Melihat teman sekelasnya itu, Meng Tutu baru sadar kenapa saat di perusahaan dulu, gadis berbaju merah itu langsung memotong lidah seseorang. Rupanya, tindakan kekerasan bagi mereka adalah hal yang biasa!
Namun, jika pihak lawan bersikap ramah dan berbicara baik-baik, Ning Chen pasti tidak akan bertindak sekejam itu.
Kini, demi dirinya, Ning Chen melindungi sepenuhnya.
Hal itu membawa ingatan Meng Tutu kembali ke masa SMA, ketika mereka berdua selalu membela teman-teman yang diperlakukan tidak adil.
Karena keberadaan mereka, sebagian besar siswa yang penakut dan lemah dapat menjalani tiga tahun SMA dengan tenang.
Dia masih tetap seperti dulu, hanya saja kini hukumannya lebih tepat sasaran!
"Adikku, kau kenapa?" Wang Ning menangis dan langsung memeluk adiknya.
Kedua adik itu sengaja dibawa dari kampung agar bisa hidup lebih baik, siapa sangka malah mengalami kejadian seperti ini!
Awalnya, mereka sangat yakin bisa mendapatkan ginjal Meng Deye, tapi siapa sangka pria ini muncul tiba-tiba.
Anaknya dikuasai, satu adik laki-laki wajahnya rusak.

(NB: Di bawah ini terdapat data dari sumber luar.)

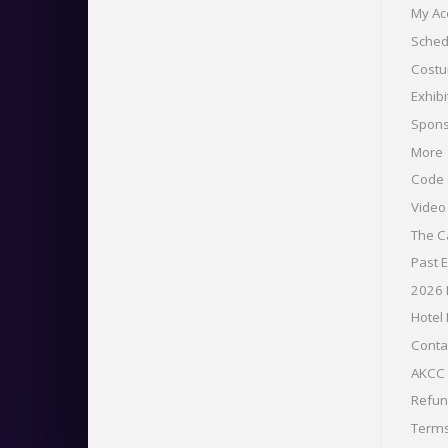
My Ac
Sched
Costu
Exhibi
Spons
More
Code 
Vide
The C
Past 
2026
Hotel
Conta
AKCC 
Refu
Term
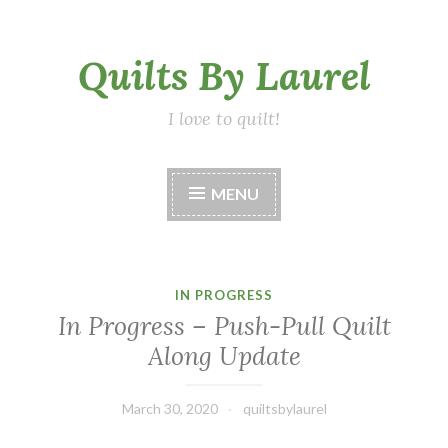
Skip
Quilts By Laurel
to
content
I love to quilt!
MENU
IN PROGRESS
In Progress – Push-Pull Quilt
Along Update
March 30, 2020
quiltsbylaurel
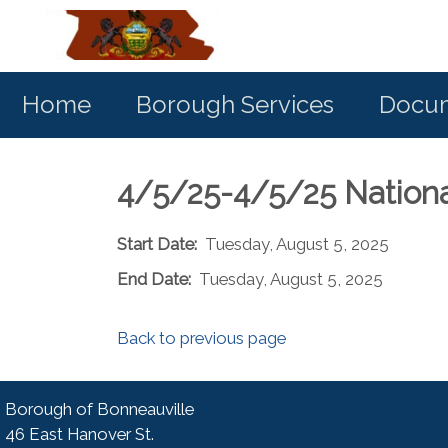
Home
Borough Services
Docum
4/5/25-4/5/25 Nation
Start Date:
Tuesday, August 5, 2025
End Date:
Tuesday, August 5, 2025
Back to previous page
Borough of Bonneauville
46 East Hanover St.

Ia pun menoleh dan bertanya pada Ning Chen, "Kamu sebenarnya mau apa? Kami tidak pernah bermusuhan denganmu, kenapa harus menyakiti anak dan adikku?"
"Berapa utang keluarga Meng padamu?" tanya Ning Chen.
"Sepuluh juta, dengan bunga jadi sebelas juta!" Wang Ning membentak.
"Berikan ponselmu padaku!"
Sebelas juta, jumlah yang mungkin berat bagi satu keluarga, tapi bagi Ning Chen, itu bukanlah masalah besar.